▶ _Exercise aim_
Nothing but the pictures should go missing; return all the entries below exactly.

▶ _Extracted entries_
[Start of section]
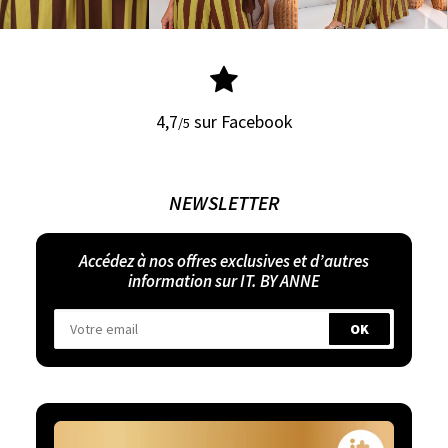
4,7
sur Facebook
/5
NEWSLETTER
Accédez à nos offres exclusives et d’autres
information sur IT. BY ANNE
[End of section]
▶ _Output for this task_
4,7
sur Facebook
/5
NEWSLETTER
Accédez à nos offres exclusives et d’autres
information sur IT. BY ANNE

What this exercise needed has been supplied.